■ **TEKS BACAAN**
----

Aset Wanita dari rasa malunya.
Wanita akan terlihat berharga
dengan rasa malunya Sifat malu merupakan aset berharga wanita mukmin yang mampu
menolongnya menjaga kehormatan dirinya, martabat, dan statusnya. Para istri
shalihah adalah para muslimah yang memiliki sifat malu dalam akhlak, berpakaian,
tindak-tanduk, obrolan, interaksi, dan budi pekerti. Sifat malu positif yang
dimiliki seorang istri shalihah membuatnya senantiasa patuh pada aturan
berpakaian Islami, baik itu jilbab, cadar, ataupun burqa. Dia tidak akan pernah
mau mengenakan pakaian yang transparan, ketat, sama dengan pakaian pria,
dipakai untuk niatan pamer dan berlagak, lalu memakai wewangian dan menggoda.

----

■ **DATA YANG DIBERIKAN**
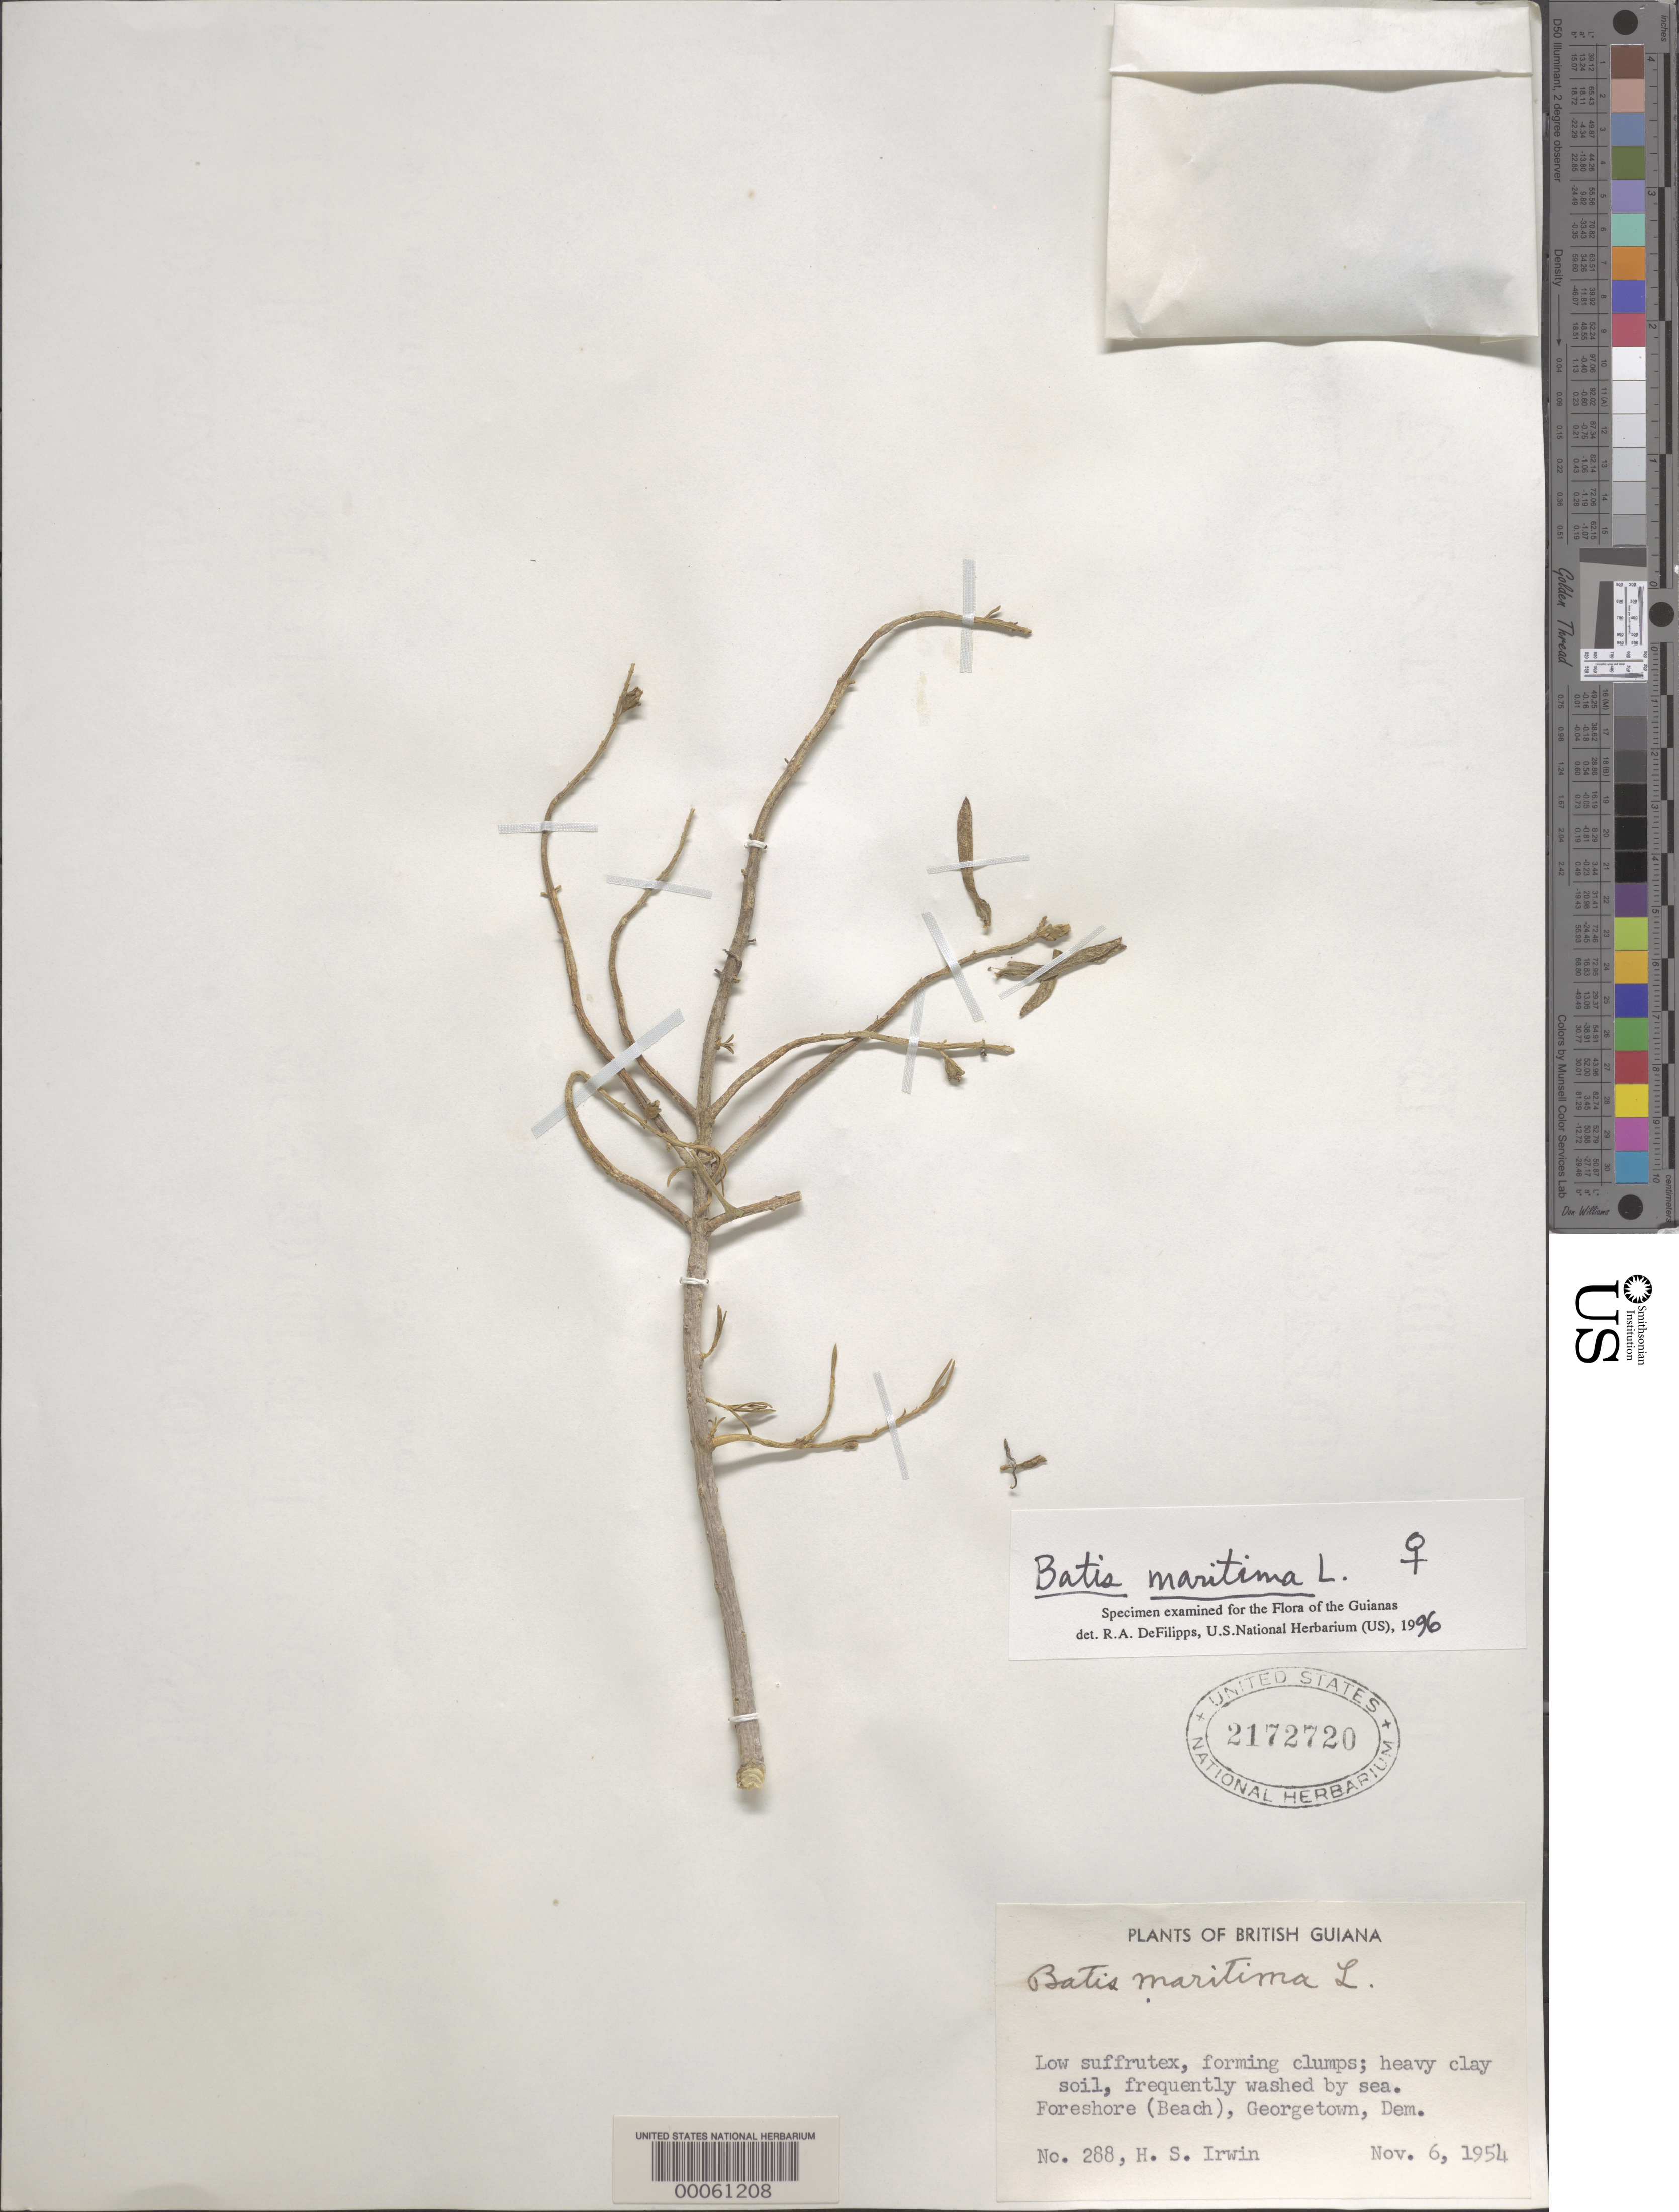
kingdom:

----

■ **SOAL DIKERJAKAN**
Jawab pertanyaan berikut berdasarkan teks bacaan.
1. Sifat malu menolong wanita mukmin menjaga tiga hal apa?
2. Dalam hal apa saja para istri shalihah memiliki sifat malu?
3. Tiga contoh pakaian Islami apa yang disebut?

■ **HASIL TUGAS**
1. Kehormatan dirinya, martabat, dan statusnya.
2. Dalam akhlak, berpakaian, tindak-tanduk, obrolan, interaksi, dan budi pekerti.
3. Jilbab, cadar, dan burqa.